CAMEROUN : Le nouveau visage de la protection des données à caractère personnel et ses implications pour les entreprises financières


Par Dr ZOGO Willy |


A la faveur de la session parlementaire convoquée depuis le 12 novembre 2024 au Cameroun, de tous les projets de textes passés au crible des parlementaires, l’un des plus scrutés est sans doute le projet de loi relatif à la protection des données à caractère personnel au Cameroun. Sous réserve de quelques amendements possibles au vu de leur récurrence depuis mai 2023 avec des consultations publiques sous la coupole du Projet d'accélération de la transformation numérique au Cameroun (PATNuC), Que faut-il retenir essentiellement autant pour les acteurs publics que privés, financiers ou non financiers ?

Dans l’exposé des motifs qui portent les fondements de la loi Data Protection camerounaise en gestation, il est avant toutes choses précisé que le Cameroun entend adresser « spécifiquement le traitement des données à caractère personnel (i) effectué par l'Etat, les collectivités territoriales décentralisées ou toute personne physique ou morale, (ii) opéré par un responsable du traitement ou un sous-traitant établi au Cameroun, (iii) réalisé dans un territoire où le droit camerounais s'applique, en vertu du droit international ou des conventions internationales dument ratifiées et (iv) visant toute personne établie, résidant ou en transit au Cameroun. » La trame matérielle et spatiale est ainsi fixée de manière claire en sus du rappel des enjeux économiques de la data et même des enjeux géostratégiques y associés.
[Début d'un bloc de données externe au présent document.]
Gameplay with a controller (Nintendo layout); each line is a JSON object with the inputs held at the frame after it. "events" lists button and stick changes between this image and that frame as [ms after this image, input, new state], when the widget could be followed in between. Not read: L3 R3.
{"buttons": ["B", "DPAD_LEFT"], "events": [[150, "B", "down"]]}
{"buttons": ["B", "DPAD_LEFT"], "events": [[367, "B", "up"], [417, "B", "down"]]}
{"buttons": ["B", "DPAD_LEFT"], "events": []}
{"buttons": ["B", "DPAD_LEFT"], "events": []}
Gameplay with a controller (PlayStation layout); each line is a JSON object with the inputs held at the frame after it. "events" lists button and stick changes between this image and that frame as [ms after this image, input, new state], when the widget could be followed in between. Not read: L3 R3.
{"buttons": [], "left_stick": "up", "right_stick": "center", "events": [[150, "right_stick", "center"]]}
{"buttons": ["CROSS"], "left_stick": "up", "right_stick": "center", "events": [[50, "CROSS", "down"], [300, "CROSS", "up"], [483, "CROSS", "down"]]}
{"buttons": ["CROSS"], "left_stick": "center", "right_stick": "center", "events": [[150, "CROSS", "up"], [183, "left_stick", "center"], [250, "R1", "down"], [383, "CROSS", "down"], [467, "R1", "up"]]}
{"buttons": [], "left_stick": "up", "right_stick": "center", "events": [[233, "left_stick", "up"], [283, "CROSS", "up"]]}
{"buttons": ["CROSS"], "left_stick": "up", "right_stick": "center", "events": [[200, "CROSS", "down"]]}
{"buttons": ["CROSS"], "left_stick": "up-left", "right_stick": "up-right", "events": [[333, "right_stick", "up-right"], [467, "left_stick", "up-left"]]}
LA NOTION MEME DE DONNEE A CARACTERE PERSONNEL EN DROIT CAMEROUNAIS

D’entrée de jeu, la loi sur la Data Protection camerounaise entend « garantir les droits et libertés fondamentaux des personnes en matière de traitement de leurs données à caractère personnel quels qu'en soient la nature, le mode d'exécution ou les responsables » explicite les dispositions de l’article 1er du projet. Mais avant d’aller plus loin, il faut s’arrêter sur l’article 5 qui apporte des précisions sur les notions. La Donnée est droit positif camerounais va ainsi se ramener à la représentation de faits, d'informations ou de notions sous une forme susceptible d'être traitée par un équipement terminal ou un programme.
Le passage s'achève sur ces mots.